Information supplied:
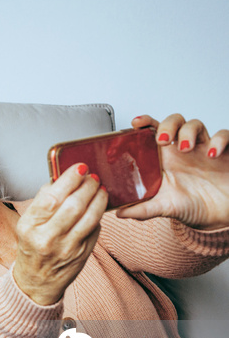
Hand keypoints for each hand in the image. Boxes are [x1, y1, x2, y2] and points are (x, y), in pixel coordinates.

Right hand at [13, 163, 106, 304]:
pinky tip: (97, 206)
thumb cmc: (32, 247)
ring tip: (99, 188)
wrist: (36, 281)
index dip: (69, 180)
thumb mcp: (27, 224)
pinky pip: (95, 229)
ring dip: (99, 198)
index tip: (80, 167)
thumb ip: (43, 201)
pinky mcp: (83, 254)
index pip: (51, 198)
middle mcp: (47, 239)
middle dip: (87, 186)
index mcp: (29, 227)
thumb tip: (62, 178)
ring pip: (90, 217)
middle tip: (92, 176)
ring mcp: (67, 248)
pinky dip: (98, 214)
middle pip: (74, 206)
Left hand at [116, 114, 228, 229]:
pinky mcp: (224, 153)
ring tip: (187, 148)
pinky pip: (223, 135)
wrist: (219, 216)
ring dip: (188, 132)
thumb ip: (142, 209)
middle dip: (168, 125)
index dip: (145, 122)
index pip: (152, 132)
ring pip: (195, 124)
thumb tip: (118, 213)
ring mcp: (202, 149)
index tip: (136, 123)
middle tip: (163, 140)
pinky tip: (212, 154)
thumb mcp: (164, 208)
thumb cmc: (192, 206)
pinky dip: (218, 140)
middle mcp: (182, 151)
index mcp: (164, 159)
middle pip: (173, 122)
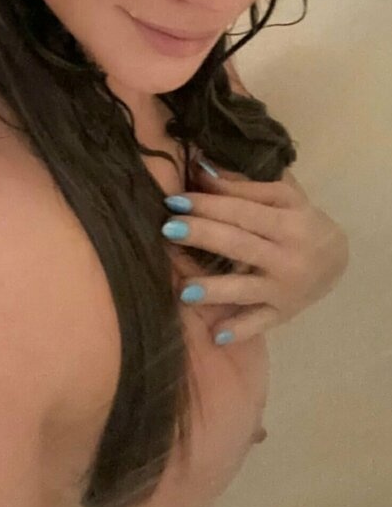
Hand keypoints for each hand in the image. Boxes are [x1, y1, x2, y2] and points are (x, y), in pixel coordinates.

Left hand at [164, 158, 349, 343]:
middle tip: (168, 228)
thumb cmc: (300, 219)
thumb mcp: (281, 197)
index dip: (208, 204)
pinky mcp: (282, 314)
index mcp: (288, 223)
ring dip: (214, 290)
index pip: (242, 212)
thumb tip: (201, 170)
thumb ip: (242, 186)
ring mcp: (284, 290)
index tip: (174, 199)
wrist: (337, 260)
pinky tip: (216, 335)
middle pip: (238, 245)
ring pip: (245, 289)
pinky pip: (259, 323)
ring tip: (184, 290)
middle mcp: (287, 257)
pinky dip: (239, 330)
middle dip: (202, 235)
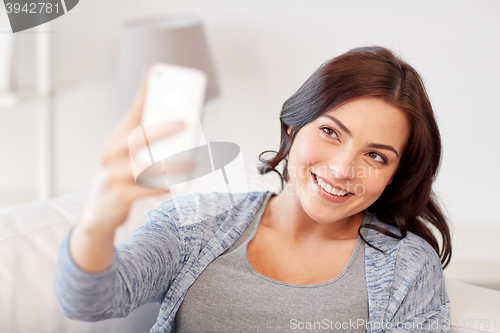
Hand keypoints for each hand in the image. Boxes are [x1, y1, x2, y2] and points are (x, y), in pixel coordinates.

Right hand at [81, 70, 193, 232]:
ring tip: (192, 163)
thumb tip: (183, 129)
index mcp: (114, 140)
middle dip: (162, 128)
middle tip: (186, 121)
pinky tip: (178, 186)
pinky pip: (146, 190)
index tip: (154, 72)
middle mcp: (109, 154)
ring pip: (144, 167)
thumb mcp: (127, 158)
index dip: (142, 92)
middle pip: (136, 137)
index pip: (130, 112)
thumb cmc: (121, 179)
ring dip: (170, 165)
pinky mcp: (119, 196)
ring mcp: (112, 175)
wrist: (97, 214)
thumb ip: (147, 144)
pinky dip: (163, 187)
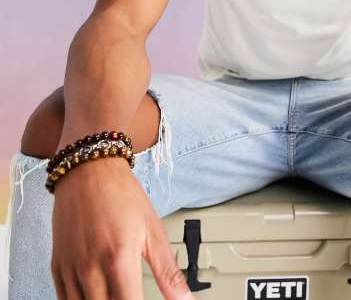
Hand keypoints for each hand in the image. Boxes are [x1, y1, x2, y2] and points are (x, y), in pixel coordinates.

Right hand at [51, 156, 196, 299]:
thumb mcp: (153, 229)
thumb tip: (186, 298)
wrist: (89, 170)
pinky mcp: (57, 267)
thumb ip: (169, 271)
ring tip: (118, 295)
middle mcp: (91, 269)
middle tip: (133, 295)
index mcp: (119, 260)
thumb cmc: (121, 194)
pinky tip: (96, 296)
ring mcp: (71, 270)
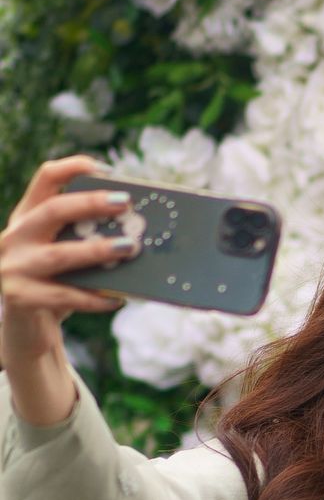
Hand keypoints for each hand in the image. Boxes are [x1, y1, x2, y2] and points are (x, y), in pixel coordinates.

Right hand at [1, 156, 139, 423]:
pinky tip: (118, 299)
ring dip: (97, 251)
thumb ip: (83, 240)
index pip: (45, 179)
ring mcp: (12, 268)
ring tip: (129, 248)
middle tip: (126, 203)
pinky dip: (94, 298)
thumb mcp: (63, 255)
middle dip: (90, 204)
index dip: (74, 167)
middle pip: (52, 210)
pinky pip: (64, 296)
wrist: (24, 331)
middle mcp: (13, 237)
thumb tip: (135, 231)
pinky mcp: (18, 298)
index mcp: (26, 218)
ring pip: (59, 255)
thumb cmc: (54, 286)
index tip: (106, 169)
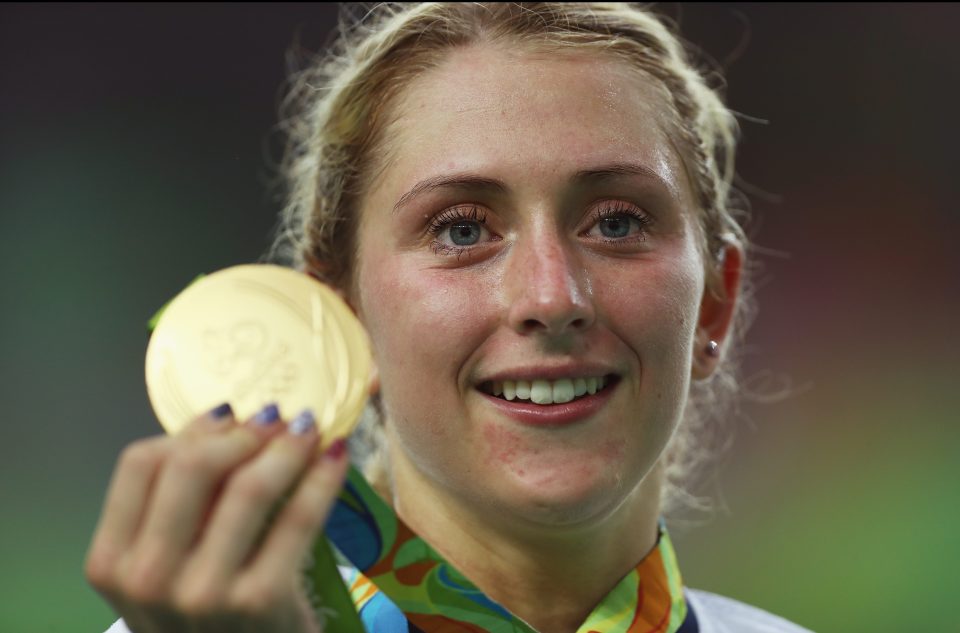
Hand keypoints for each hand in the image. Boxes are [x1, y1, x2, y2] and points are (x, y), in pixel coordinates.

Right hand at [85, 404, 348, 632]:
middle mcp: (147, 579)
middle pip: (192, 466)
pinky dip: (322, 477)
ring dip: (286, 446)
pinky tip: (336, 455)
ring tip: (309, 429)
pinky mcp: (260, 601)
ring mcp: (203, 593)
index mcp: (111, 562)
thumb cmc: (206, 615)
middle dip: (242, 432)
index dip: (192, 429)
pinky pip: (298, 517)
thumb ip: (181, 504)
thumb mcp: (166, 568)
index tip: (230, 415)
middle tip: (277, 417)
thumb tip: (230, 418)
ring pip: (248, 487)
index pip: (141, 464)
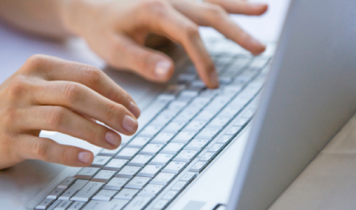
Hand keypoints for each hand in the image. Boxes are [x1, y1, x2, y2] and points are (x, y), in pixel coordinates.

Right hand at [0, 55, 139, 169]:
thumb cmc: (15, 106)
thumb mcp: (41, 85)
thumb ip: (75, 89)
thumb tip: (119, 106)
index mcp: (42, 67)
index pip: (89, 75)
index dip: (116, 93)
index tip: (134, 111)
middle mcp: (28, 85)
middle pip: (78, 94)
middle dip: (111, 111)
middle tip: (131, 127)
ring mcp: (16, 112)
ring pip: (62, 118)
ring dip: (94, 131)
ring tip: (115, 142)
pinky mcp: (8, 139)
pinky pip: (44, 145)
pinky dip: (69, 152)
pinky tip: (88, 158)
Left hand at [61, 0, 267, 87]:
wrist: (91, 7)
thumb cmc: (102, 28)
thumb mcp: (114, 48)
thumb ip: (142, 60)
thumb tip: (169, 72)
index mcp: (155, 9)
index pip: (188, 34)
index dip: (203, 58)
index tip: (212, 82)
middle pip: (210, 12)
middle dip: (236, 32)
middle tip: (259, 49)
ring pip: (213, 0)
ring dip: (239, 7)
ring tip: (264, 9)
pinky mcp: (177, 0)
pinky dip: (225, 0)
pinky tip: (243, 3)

Task objective:
Scan the listing above and work out how many lines contain the string "wrist"; reply with only that number.

The completed task:
7